(Extracted records)

┌──

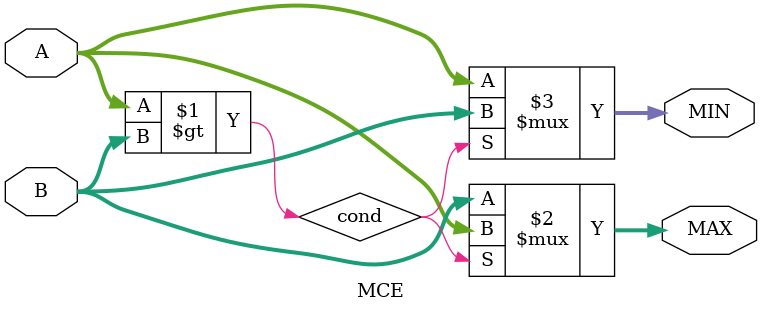
<source format=sv>
module MCE #(parameter SIZE = 8) (input logic [SIZE-1:0] A,
  input logic [SIZE-1:0] B,
  output logic [SIZE-1:0] MAX,
  output logic[SIZE-1:0] MIN
  );

  logic cond;

  assign cond = (A > B);
  assign MAX =  cond ? A : B;
  assign MIN = cond ? B : A;

endmodule

</source>
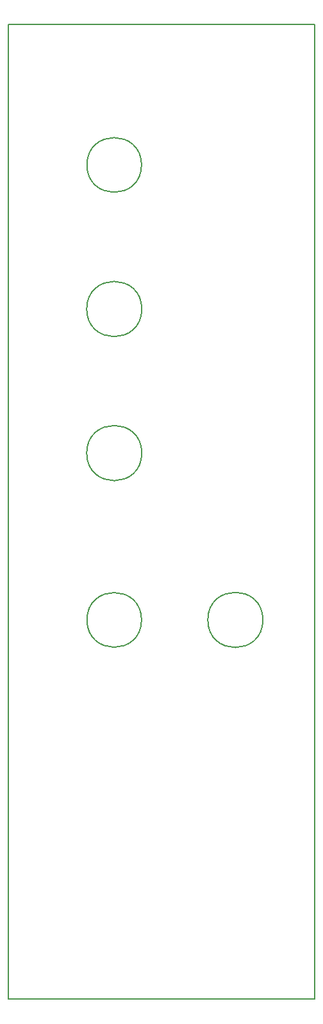
<source format=gbr>
%TF.GenerationSoftware,KiCad,Pcbnew,(5.0.1)-3*%
%TF.CreationDate,2019-04-27T14:44:03+01:00*%
%TF.ProjectId,Fractional clock divider panel,4672616374696F6E616C20636C6F636B,rev?*%
%TF.SameCoordinates,Original*%
%TF.FileFunction,Profile,NP*%
%FSLAX46Y46*%
G04 Gerber Fmt 4.6, Leading zero omitted, Abs format (unit mm)*
G04 Created by KiCad (PCBNEW (5.0.1)-3) date 27/04/2019 14:44:03*
%MOMM*%
%LPD*%
G01*
G04 APERTURE LIST*
%ADD10C,0.150000*%
G04 APERTURE END LIST*
D10*
X51640055Y-94500000D02*
G75*
G03X51640055Y-94500000I-3640055J0D01*
G01*
X35605551Y-94500000D02*
G75*
G03X35605551Y-94500000I-3605551J0D01*
G01*
X35640055Y-72500000D02*
G75*
G03X35640055Y-72500000I-3640055J0D01*
G01*
X35640055Y-53500000D02*
G75*
G03X35640055Y-53500000I-3640055J0D01*
G01*
X35605551Y-34500000D02*
G75*
G03X35605551Y-34500000I-3605551J0D01*
G01*
X18000000Y-144500000D02*
X18000000Y-16000000D01*
X58500000Y-144500000D02*
X18000000Y-144500000D01*
X18000000Y-16000000D02*
X58500000Y-16000000D01*
X58500000Y-16000000D02*
X58500000Y-144500000D01*
M02*

</source>
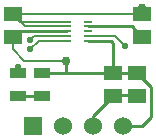
<source format=gtl>
G04 (created by PCBNEW (2013-07-07 BZR 4022)-stable) date 1/30/2015 12:57:55 AM*
%MOIN*%
G04 Gerber Fmt 3.4, Leading zero omitted, Abs format*
%FSLAX34Y34*%
G01*
G70*
G90*
G04 APERTURE LIST*
%ADD10C,0.00590551*%
%ADD11R,0.055X0.035*%
%ADD12R,0.06X0.06*%
%ADD13C,0.06*%
%ADD14R,0.0255906X0.00885827*%
%ADD15R,0.059X0.0512*%
%ADD16C,0.03*%
%ADD17C,0.022*%
%ADD18C,0.009*%
%ADD19C,0.007*%
%ADD20C,0.01*%
G04 APERTURE END LIST*
G54D10*
G54D11*
X83858Y-57695D03*
X83858Y-58445D03*
X83070Y-58445D03*
X83070Y-57695D03*
G54D12*
X83539Y-59448D03*
G54D13*
X84539Y-59448D03*
X85539Y-59448D03*
X86539Y-59448D03*
G54D14*
X85393Y-56614D03*
X85393Y-56456D03*
X85393Y-56299D03*
X85393Y-56141D03*
X85393Y-55984D03*
X84685Y-55984D03*
X84685Y-56141D03*
X84685Y-56299D03*
X84685Y-56456D03*
X84685Y-56614D03*
G54D15*
X86220Y-57695D03*
X86220Y-58445D03*
X87204Y-56477D03*
X87204Y-55727D03*
X82874Y-56477D03*
X82874Y-55727D03*
X87007Y-57695D03*
X87007Y-58445D03*
G54D16*
X84645Y-57283D03*
G54D17*
X83464Y-56594D03*
X83070Y-57480D03*
G54D16*
X87204Y-55511D03*
G54D17*
X86614Y-56791D03*
X83464Y-56889D03*
G54D18*
X87204Y-59448D02*
X86539Y-59448D01*
X87500Y-59153D02*
X87204Y-59448D01*
X87007Y-57695D02*
X87026Y-57695D01*
X87026Y-57695D02*
X87500Y-58169D01*
X87500Y-58169D02*
X87500Y-59153D01*
G54D19*
X82874Y-56477D02*
X82874Y-56889D01*
X83267Y-57283D02*
X84645Y-57283D01*
X82874Y-56889D02*
X83267Y-57283D01*
G54D18*
X84685Y-56299D02*
X83052Y-56299D01*
X83052Y-56299D02*
X82874Y-56477D01*
X86220Y-57695D02*
X87007Y-57695D01*
X84645Y-57695D02*
X84645Y-57283D01*
X85393Y-56614D02*
X86141Y-56614D01*
X86141Y-56614D02*
X86220Y-56692D01*
X86220Y-56692D02*
X86220Y-57695D01*
G54D20*
X86220Y-57695D02*
X85433Y-57695D01*
X85433Y-57695D02*
X84645Y-57695D01*
X84645Y-57695D02*
X83858Y-57695D01*
G54D19*
X82874Y-55727D02*
X87204Y-55727D01*
X84685Y-56456D02*
X83602Y-56456D01*
X83602Y-56456D02*
X83464Y-56594D01*
X83070Y-57695D02*
X83070Y-57480D01*
X84685Y-56141D02*
X83288Y-56141D01*
X83288Y-56141D02*
X82874Y-55727D01*
X84685Y-55984D02*
X83130Y-55984D01*
X83130Y-55984D02*
X82874Y-55727D01*
G54D18*
X87204Y-55511D02*
X87204Y-55727D01*
G54D20*
X85539Y-59448D02*
X85539Y-59126D01*
X86242Y-58424D02*
X87204Y-58424D01*
X85539Y-59126D02*
X86242Y-58424D01*
G54D18*
X86869Y-56141D02*
X87204Y-56477D01*
X85393Y-56141D02*
X86869Y-56141D01*
G54D20*
X83858Y-58445D02*
X83070Y-58445D01*
G54D19*
X86614Y-56791D02*
X86279Y-56456D01*
X86279Y-56456D02*
X85393Y-56456D01*
X83759Y-56614D02*
X83740Y-56614D01*
X83740Y-56614D02*
X83464Y-56889D01*
X84685Y-56614D02*
X83759Y-56614D01*
M02*

</source>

└──

Exercise >> Could you please repeat the entries above exactly, with every picture left out?

Answer to the problem >>
<source format=sv>
module MCE #(parameter SIZE = 8) (input logic [SIZE-1:0] A,
  input logic [SIZE-1:0] B,
  output logic [SIZE-1:0] MAX,
  output logic[SIZE-1:0] MIN
  );

  logic cond;

  assign cond = (A > B);
  assign MAX =  cond ? A : B;
  assign MIN = cond ? B : A;

endmodule

</source>
<source format=gbr>
%TF.GenerationSoftware,KiCad,Pcbnew,(5.0.1)-3*%
%TF.CreationDate,2019-04-27T14:44:03+01:00*%
%TF.ProjectId,Fractional clock divider panel,4672616374696F6E616C20636C6F636B,rev?*%
%TF.SameCoordinates,Original*%
%TF.FileFunction,Profile,NP*%
%FSLAX46Y46*%
G04 Gerber Fmt 4.6, Leading zero omitted, Abs format (unit mm)*
G04 Created by KiCad (PCBNEW (5.0.1)-3) date 27/04/2019 14:44:03*
%MOMM*%
%LPD*%
G01*
G04 APERTURE LIST*
%ADD10C,0.150000*%
G04 APERTURE END LIST*
D10*
X51640055Y-94500000D02*
G75*
G03X51640055Y-94500000I-3640055J0D01*
G01*
X35605551Y-94500000D02*
G75*
G03X35605551Y-94500000I-3605551J0D01*
G01*
X35640055Y-72500000D02*
G75*
G03X35640055Y-72500000I-3640055J0D01*
G01*
X35640055Y-53500000D02*
G75*
G03X35640055Y-53500000I-3640055J0D01*
G01*
X35605551Y-34500000D02*
G75*
G03X35605551Y-34500000I-3605551J0D01*
G01*
X18000000Y-144500000D02*
X18000000Y-16000000D01*
X58500000Y-144500000D02*
X18000000Y-144500000D01*
X18000000Y-16000000D02*
X58500000Y-16000000D01*
X58500000Y-16000000D02*
X58500000Y-144500000D01*
M02*

</source>
<source format=gtl>
G04 (created by PCBNEW (2013-07-07 BZR 4022)-stable) date 1/30/2015 12:57:55 AM*
%MOIN*%
G04 Gerber Fmt 3.4, Leading zero omitted, Abs format*
%FSLAX34Y34*%
G01*
G70*
G90*
G04 APERTURE LIST*
%ADD10C,0.00590551*%
%ADD11R,0.055X0.035*%
%ADD12R,0.06X0.06*%
%ADD13C,0.06*%
%ADD14R,0.0255906X0.00885827*%
%ADD15R,0.059X0.0512*%
%ADD16C,0.03*%
%ADD17C,0.022*%
%ADD18C,0.009*%
%ADD19C,0.007*%
%ADD20C,0.01*%
G04 APERTURE END LIST*
G54D10*
G54D11*
X83858Y-57695D03*
X83858Y-58445D03*
X83070Y-58445D03*
X83070Y-57695D03*
G54D12*
X83539Y-59448D03*
G54D13*
X84539Y-59448D03*
X85539Y-59448D03*
X86539Y-59448D03*
G54D14*
X85393Y-56614D03*
X85393Y-56456D03*
X85393Y-56299D03*
X85393Y-56141D03*
X85393Y-55984D03*
X84685Y-55984D03*
X84685Y-56141D03*
X84685Y-56299D03*
X84685Y-56456D03*
X84685Y-56614D03*
G54D15*
X86220Y-57695D03*
X86220Y-58445D03*
X87204Y-56477D03*
X87204Y-55727D03*
X82874Y-56477D03*
X82874Y-55727D03*
X87007Y-57695D03*
X87007Y-58445D03*
G54D16*
X84645Y-57283D03*
G54D17*
X83464Y-56594D03*
X83070Y-57480D03*
G54D16*
X87204Y-55511D03*
G54D17*
X86614Y-56791D03*
X83464Y-56889D03*
G54D18*
X87204Y-59448D02*
X86539Y-59448D01*
X87500Y-59153D02*
X87204Y-59448D01*
X87007Y-57695D02*
X87026Y-57695D01*
X87026Y-57695D02*
X87500Y-58169D01*
X87500Y-58169D02*
X87500Y-59153D01*
G54D19*
X82874Y-56477D02*
X82874Y-56889D01*
X83267Y-57283D02*
X84645Y-57283D01*
X82874Y-56889D02*
X83267Y-57283D01*
G54D18*
X84685Y-56299D02*
X83052Y-56299D01*
X83052Y-56299D02*
X82874Y-56477D01*
X86220Y-57695D02*
X87007Y-57695D01*
X84645Y-57695D02*
X84645Y-57283D01*
X85393Y-56614D02*
X86141Y-56614D01*
X86141Y-56614D02*
X86220Y-56692D01*
X86220Y-56692D02*
X86220Y-57695D01*
G54D20*
X86220Y-57695D02*
X85433Y-57695D01*
X85433Y-57695D02*
X84645Y-57695D01*
X84645Y-57695D02*
X83858Y-57695D01*
G54D19*
X82874Y-55727D02*
X87204Y-55727D01*
X84685Y-56456D02*
X83602Y-56456D01*
X83602Y-56456D02*
X83464Y-56594D01*
X83070Y-57695D02*
X83070Y-57480D01*
X84685Y-56141D02*
X83288Y-56141D01*
X83288Y-56141D02*
X82874Y-55727D01*
X84685Y-55984D02*
X83130Y-55984D01*
X83130Y-55984D02*
X82874Y-55727D01*
G54D18*
X87204Y-55511D02*
X87204Y-55727D01*
G54D20*
X85539Y-59448D02*
X85539Y-59126D01*
X86242Y-58424D02*
X87204Y-58424D01*
X85539Y-59126D02*
X86242Y-58424D01*
G54D18*
X86869Y-56141D02*
X87204Y-56477D01*
X85393Y-56141D02*
X86869Y-56141D01*
G54D20*
X83858Y-58445D02*
X83070Y-58445D01*
G54D19*
X86614Y-56791D02*
X86279Y-56456D01*
X86279Y-56456D02*
X85393Y-56456D01*
X83759Y-56614D02*
X83740Y-56614D01*
X83740Y-56614D02*
X83464Y-56889D01*
X84685Y-56614D02*
X83759Y-56614D01*
M02*

</source>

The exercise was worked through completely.